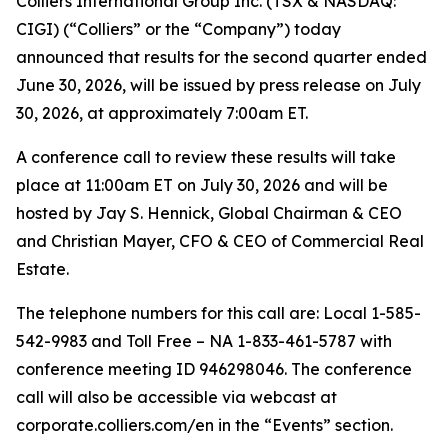
Colliers International Group Inc. (TSX & NASDAQ:
CIGI) (“Colliers” or the “Company”) today
announced that results for the second quarter ended
June 30, 2026, will be issued by press release on July
30, 2026, at approximately 7:00am ET.
A conference call to review these results will take
place at 11:00am ET on July 30, 2026 and will be
hosted by Jay S. Hennick, Global Chairman & CEO
and Christian Mayer, CFO & CEO of Commercial Real
Estate.
The telephone numbers for this call are: Local 1-585-
542-9983 and Toll Free – NA 1-833-461-5787 with
conference meeting ID 946298046. The conference
call will also be accessible via webcast at
corporate.colliers.com/en in the “Events” section.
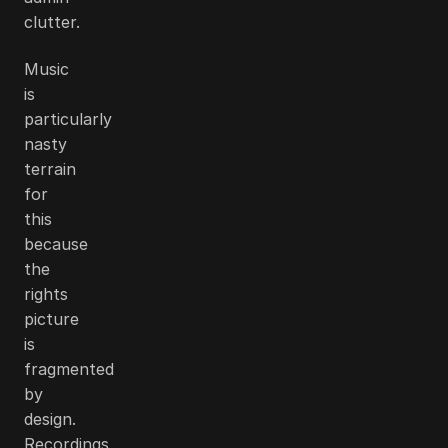
clutter.
Music
is
particularly
nasty
terrain
for
this
because
the
rights
picture
is
fragmented
by
design.
Recordings,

····················

● TASK
Every record above should be written out again exactly; the pictures stay out of the copy.

● RESPONSE TO THE TASK
Colliers International Group Inc. (TSX & NASDAQ:
CIGI) (“Colliers” or the “Company”) today
announced that results for the second quarter ended
June 30, 2026, will be issued by press release on July
30, 2026, at approximately 7:00am ET.
A conference call to review these results will take
place at 11:00am ET on July 30, 2026 and will be
hosted by Jay S. Hennick, Global Chairman & CEO
and Christian Mayer, CFO & CEO of Commercial Real
Estate.
The telephone numbers for this call are: Local 1-585-
542-9983 and Toll Free – NA 1-833-461-5787 with
conference meeting ID 946298046. The conference
call will also be accessible via webcast at
corporate.colliers.com/en in the “Events” section.
clutter.
Music
is
particularly
nasty
terrain
for
this
because
the
rights
picture
is
fragmented
by
design.
Recordings,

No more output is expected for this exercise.